HoRAMA addresses the bottleneck of creating site-specific RT environment models by automating RT-compatible 3D reconstruction from RGB video. It combines MASt3R-SLAM for dense point clouds, PTv3 for semantic segmentation, and Qwen3-VL for material labeling, with PLANA3R and Poisson-based surface reconstruction to produce Mitsuba XML meshes with ITU-R P.2040 material properties. Dual-band validation in a factory environment shows HoRAMA achieves RMSEs of 2.28 dB, closely matching the manual baseline of 2.18 dB while reducing reconstruction time from two months to 16 hours. This enables scalable wireless digital twins for RT-based network planning, beam management, and edge deployment in 5G/6G, with potential expansion to outdoor scenarios using drone-based video capture.

Abstract

Next-generation wireless networks at upper mid-band and millimeter-wave frequencies require accurate site-specific deterministic channel propagation prediction. Wireless ray tracing (RT) provides site-specific predictions but demands high-fidelity three-dimensional (3D) environment models with material properties. Manual 3D model reconstruction achieves high accuracy but requires weeks of expert effort, creating scalability bottlenecks for large environment reconstruction. Traditional vision-based 3D reconstruction methods lack RT compatibility due to geometrically defective meshes and missing material properties. This paper presents Holistic Reconstruction with Automated Material Assignment (HoRAMA) for wireless propagation prediction using NYURay. HoRAMA generates RT-compatible 3D models from RGB video readily captured using a smartphone or low-cost portable camera, by integrating MASt3R-SLAM dense point cloud generation with vision language model-assisted material assignment. The HoRAMA 3D reconstruction method is verified by comparing NYURay RT predictions, using both manually created and HoRAMA-generated 3D models, against field measurements at 6.75 GHz and 16.95 GHz across 12 TX-RX locations in a 700 square meter factory. HoRAMA ray tracing predictions achieve a 2.28 dB RMSE for matched multipath component (MPC) power predictions, comparable to the manually created 3D model baseline (2.18 dB), while reducing 3D reconstruction time from two months to 16 hours. HoRAMA enables scalable wireless digital twin creation for RT network planning, infrastructure deployment, and beam management in 5G/6G systems, as well as eventual real-time implementation at the edge.
Paper Structure (15 sections, 7 equations, 4 figures, 2 tables)

This paper contains 15 sections, 7 equations, 4 figures, 2 tables.

Figures (4)

  • Figure 1: Ray tracing simulation using NYURay in the NYU MakerSpace factory using a material-labeled 3D environment model, where each surface carries a material label (e.g., concrete, glass, metal, wood) mapped to frequency-dependent EM properties via ITU-R P.2040 ITU-P2040-3. Traced ray paths from transmitter (red star) to receiver (green circle) demonstrate reflection, penetration, and diffraction propagation mechanisms.
  • Figure 2: HoRAMA workflow for automated 3D reconstruction and material classification from RGB video.
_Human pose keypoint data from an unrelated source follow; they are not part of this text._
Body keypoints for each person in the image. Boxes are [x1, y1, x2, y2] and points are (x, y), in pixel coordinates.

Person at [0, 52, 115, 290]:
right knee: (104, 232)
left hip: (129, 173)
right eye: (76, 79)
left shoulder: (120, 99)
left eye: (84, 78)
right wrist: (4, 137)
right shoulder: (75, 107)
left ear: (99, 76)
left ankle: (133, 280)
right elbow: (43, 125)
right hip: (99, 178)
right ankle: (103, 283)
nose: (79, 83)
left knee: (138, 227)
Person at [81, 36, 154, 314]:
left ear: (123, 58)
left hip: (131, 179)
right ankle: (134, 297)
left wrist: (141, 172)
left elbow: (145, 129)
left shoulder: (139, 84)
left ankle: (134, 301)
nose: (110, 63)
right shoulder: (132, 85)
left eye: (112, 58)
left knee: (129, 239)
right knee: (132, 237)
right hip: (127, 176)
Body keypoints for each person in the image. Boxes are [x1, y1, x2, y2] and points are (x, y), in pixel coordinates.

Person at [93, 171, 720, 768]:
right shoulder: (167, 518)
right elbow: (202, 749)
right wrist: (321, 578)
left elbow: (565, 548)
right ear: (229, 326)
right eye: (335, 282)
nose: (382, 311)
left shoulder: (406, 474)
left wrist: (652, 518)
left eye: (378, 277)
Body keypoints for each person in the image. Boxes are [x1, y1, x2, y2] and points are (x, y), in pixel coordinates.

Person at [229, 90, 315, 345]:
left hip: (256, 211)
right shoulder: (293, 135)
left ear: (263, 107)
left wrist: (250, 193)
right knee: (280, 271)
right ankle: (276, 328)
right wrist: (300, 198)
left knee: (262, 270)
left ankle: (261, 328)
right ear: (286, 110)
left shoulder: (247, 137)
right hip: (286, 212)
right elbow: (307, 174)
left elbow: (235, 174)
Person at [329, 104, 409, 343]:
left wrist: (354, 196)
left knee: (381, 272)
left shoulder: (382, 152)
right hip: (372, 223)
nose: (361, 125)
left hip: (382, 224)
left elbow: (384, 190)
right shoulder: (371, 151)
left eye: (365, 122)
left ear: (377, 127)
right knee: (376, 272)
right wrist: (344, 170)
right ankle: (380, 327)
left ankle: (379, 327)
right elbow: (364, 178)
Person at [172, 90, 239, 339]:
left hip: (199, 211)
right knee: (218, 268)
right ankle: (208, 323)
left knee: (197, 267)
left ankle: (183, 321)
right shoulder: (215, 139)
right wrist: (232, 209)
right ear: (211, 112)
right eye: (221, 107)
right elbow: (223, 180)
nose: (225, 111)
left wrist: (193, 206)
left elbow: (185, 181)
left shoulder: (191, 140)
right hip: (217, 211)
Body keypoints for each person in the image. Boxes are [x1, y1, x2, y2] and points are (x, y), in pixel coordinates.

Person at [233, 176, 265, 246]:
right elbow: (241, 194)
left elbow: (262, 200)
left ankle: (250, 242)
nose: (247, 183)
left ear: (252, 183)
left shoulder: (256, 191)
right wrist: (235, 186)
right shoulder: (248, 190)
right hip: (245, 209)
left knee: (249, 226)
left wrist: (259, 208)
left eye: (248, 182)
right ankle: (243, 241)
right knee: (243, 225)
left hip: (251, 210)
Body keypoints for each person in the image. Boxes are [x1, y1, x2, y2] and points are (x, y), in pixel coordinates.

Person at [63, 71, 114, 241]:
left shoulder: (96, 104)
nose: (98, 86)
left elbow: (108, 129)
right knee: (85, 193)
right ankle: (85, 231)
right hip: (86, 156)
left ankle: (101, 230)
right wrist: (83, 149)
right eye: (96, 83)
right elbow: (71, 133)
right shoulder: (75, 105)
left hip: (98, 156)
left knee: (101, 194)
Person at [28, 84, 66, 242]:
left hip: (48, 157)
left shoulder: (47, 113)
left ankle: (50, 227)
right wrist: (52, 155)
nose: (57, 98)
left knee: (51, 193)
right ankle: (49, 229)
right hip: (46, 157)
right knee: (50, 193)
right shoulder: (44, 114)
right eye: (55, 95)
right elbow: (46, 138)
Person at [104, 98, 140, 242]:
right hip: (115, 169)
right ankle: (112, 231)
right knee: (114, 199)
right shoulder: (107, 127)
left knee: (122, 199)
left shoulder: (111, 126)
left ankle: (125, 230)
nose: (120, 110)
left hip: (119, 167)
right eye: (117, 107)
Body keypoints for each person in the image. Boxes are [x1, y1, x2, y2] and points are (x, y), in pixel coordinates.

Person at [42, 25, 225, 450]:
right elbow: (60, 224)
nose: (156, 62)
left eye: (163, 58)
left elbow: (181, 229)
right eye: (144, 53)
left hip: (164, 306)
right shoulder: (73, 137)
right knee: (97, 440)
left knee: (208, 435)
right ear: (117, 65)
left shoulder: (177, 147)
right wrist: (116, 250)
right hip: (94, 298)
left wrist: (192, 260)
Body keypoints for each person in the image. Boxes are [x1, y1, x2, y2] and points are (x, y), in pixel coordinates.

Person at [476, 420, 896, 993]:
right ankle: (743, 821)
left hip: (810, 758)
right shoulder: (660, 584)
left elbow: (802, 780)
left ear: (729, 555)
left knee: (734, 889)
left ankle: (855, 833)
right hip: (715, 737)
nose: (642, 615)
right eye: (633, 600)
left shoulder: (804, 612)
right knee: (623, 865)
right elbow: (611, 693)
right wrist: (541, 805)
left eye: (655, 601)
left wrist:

The pipeline processes video through dense point cloud generation (MASt3R-SLAM), semantic segmentation (PTv3), VLM material classification (Qwen3-VL), and surface reconstruction.
  • Figure 3: HoRAMA automated 3D reconstruction from raw point cloud to RT-ready model: (a) Raw dense point cloud from MASt3R-SLAM with color-coded surface normals with noise and outliers. (b) Cleaned point cloud with color-coded surface normals after outlier filtering. (c) Partial view of PTv3 segmented indoor factory environment before smoothing and surface reconstruction. (d) Final 3D environment map with smooth planar surfaces and VLM-classified material labels from ITU-R P.2040 categories (concrete, wood, metal, glass, plywood).
  • Figure 4: NYU MakerSpace Factory floor plan showing 12 TX-RX location pairs for channel measurements at 6.75 GHz and 16.95 GHz. Stars represent TX locations, and matching colored circles represent corresponding RX locations for each TX.